Projections and Assumptions


The key short/medium term benefits of the deal are as follows: firstly, it provides F&G with a platform to leverage FNF's institutional relationships with banks, creating a key opportunity to accelerate entry into this channel. Moreover, since Blackstone has aided F&G in its successful portfolio repositioning, achieving higher investment performance alongside lower risk, FNF and the combined company can draw upon this to improve/maintain its already strong financial strength ratings. Furthermore, the deal allows F&G to utilise FNF's customer-base for potential cross-selling. In the words of Chris Blunt, F&G’s CEO: “Upon completion, FNF will provide the ability to fuel our channels for distribution while offering additional cross-selling opportunities.” At the same time, acquiring F&G, a provider of annuity and life insurance products, serves as a key diversification play for FNF, who can use F&G’s proficiency in these areas, especially in annuity markets, to support and expand its current business centred around title insurance – this can help FNF generate a more robust cash flow and income stream in the short/medium term and reduces its exposure to market-related risk.
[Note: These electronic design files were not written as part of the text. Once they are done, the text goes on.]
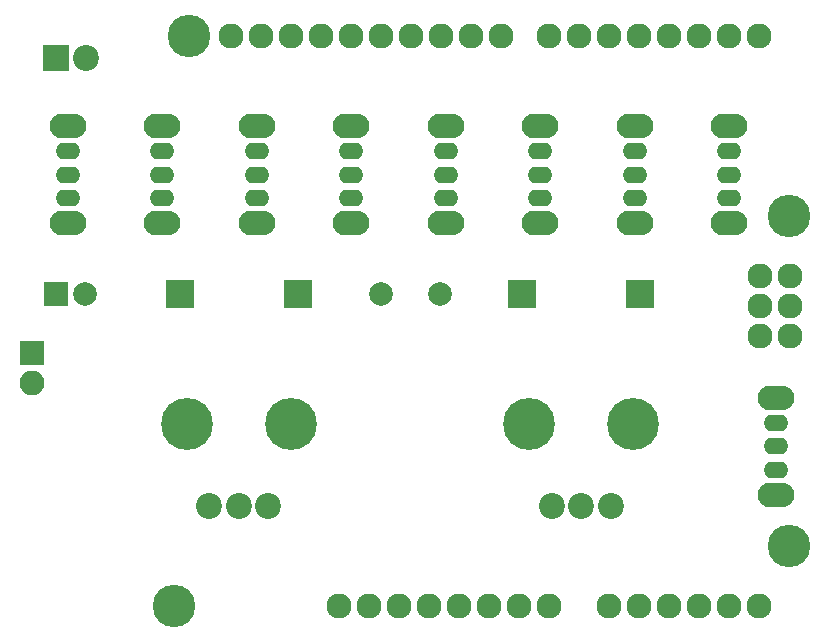
<source format=gbr>
G04 #@! TF.FileFunction,Soldermask,Bot*
%FSLAX46Y46*%
G04 Gerber Fmt 4.6, Leading zero omitted, Abs format (unit mm)*
G04 Created by KiCad (PCBNEW 4.0.7) date Sunday, 25 '25e' March '25e' 2018, 12:09:58*
%MOMM*%
%LPD*%
G01*
G04 APERTURE LIST*
%ADD10C,0.100000*%
%ADD11R,2.000000X2.000000*%
%ADD12C,2.000000*%
%ADD13R,2.200000X2.200000*%
%ADD14C,2.200000*%
%ADD15R,2.100000X2.100000*%
%ADD16O,2.100000X2.100000*%
%ADD17R,2.398980X2.398980*%
%ADD18C,4.400000*%
%ADD19O,2.127200X2.127200*%
%ADD20C,3.600000*%
%ADD21O,3.100000X2.100000*%
%ADD22O,2.100000X1.400000*%
G04 APERTURE END LIST*
D10*
D11*
X151000000Y-51000000D03*
D12*
X153500000Y-51000000D03*
X183500000Y-51000000D03*
X178500000Y-51000000D03*
D13*
X151000000Y-31000000D03*
D14*
X153540000Y-31000000D03*
D15*
X149000000Y-56000000D03*
D16*
X149000000Y-58540000D03*
D17*
X161498740Y-51000000D03*
X171501260Y-51000000D03*
X200501260Y-51000000D03*
X190498740Y-51000000D03*
D14*
X193000000Y-69000000D03*
X195500000Y-69000000D03*
X198000000Y-69000000D03*
D18*
X191100000Y-62000000D03*
X199900000Y-62000000D03*
D14*
X164000000Y-69000000D03*
X166500000Y-69000000D03*
X169000000Y-69000000D03*
D18*
X162100000Y-62000000D03*
X170900000Y-62000000D03*
D19*
X210627000Y-54600000D03*
X213167000Y-54600000D03*
X213167000Y-52060000D03*
X210627000Y-52060000D03*
X213167000Y-49520000D03*
X197800000Y-77460000D03*
X192720000Y-77460000D03*
X190180000Y-77460000D03*
X187640000Y-77460000D03*
X185100000Y-77460000D03*
X182560000Y-77460000D03*
X180020000Y-77460000D03*
X177480000Y-77460000D03*
X210500000Y-29200000D03*
X207960000Y-29200000D03*
X205420000Y-29200000D03*
X202880000Y-29200000D03*
X200340000Y-29200000D03*
X197800000Y-29200000D03*
X195260000Y-29200000D03*
X192720000Y-29200000D03*
X173416000Y-29200000D03*
X188656000Y-29200000D03*
X186116000Y-29200000D03*
X183576000Y-29200000D03*
D20*
X213040000Y-72380000D03*
X213040000Y-44440000D03*
X162240000Y-29200000D03*
X160970000Y-77460000D03*
D19*
X165796000Y-29200000D03*
X168336000Y-29200000D03*
X170876000Y-29200000D03*
X175956000Y-29200000D03*
X178496000Y-29200000D03*
X181036000Y-29200000D03*
X174940000Y-77460000D03*
X200340000Y-77460000D03*
X202880000Y-77460000D03*
X205420000Y-77460000D03*
X207960000Y-77460000D03*
X210500000Y-77460000D03*
X210627000Y-49520000D03*
D21*
X208000000Y-36800000D03*
D22*
X208000000Y-38900000D03*
X208000000Y-40900000D03*
X208000000Y-42900000D03*
D21*
X208000000Y-45000000D03*
X200000000Y-36800000D03*
D22*
X200000000Y-38900000D03*
X200000000Y-40900000D03*
X200000000Y-42900000D03*
D21*
X200000000Y-45000000D03*
X192000000Y-36800000D03*
D22*
X192000000Y-38900000D03*
X192000000Y-40900000D03*
X192000000Y-42900000D03*
D21*
X192000000Y-45000000D03*
X184000000Y-36800000D03*
D22*
X184000000Y-38900000D03*
X184000000Y-40900000D03*
X184000000Y-42900000D03*
D21*
X184000000Y-45000000D03*
X176000000Y-36800000D03*
D22*
X176000000Y-38900000D03*
X176000000Y-40900000D03*
X176000000Y-42900000D03*
D21*
X176000000Y-45000000D03*
X168000000Y-36800000D03*
D22*
X168000000Y-38900000D03*
X168000000Y-40900000D03*
X168000000Y-42900000D03*
D21*
X168000000Y-45000000D03*
X160000000Y-36800000D03*
D22*
X160000000Y-38900000D03*
X160000000Y-40900000D03*
X160000000Y-42900000D03*
D21*
X160000000Y-45000000D03*
X152000000Y-36800000D03*
D22*
X152000000Y-38900000D03*
X152000000Y-40900000D03*
X152000000Y-42900000D03*
D21*
X152000000Y-45000000D03*
X212000000Y-59800000D03*
D22*
X212000000Y-61900000D03*
X212000000Y-63900000D03*
X212000000Y-65900000D03*
D21*
X212000000Y-68000000D03*
M02*

</source>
From a broader stakeholder perspective, FNF has said the transaction is expected to be more than 10% accretive on a pro forma basis to FNF’s 2020 earnings per share and more than 20% accretive to its 2021 earnings per share. Furthermore, upon closing of the deal, F&G shareholders will own roughly 7% of the outstanding shares of FNF common stock. This is a premium of 28% to F&G's 60-day volume-weighted average price and of 17% to F&G's all-time high closing stock price. Thus, the immediate value creation of the deal for shareholders of both companies is clear to see.

Long term

The diversification play is especially advantageous when considering the changing structure and preferences of Western population bases. In particular, with the aging of demographics becoming a significant long-term trend, retirement insurance products have a positive long-term outlook in terms of demand and so acquiring F&G’s retirement insurance business is an attractive investment with strong growth tailwinds.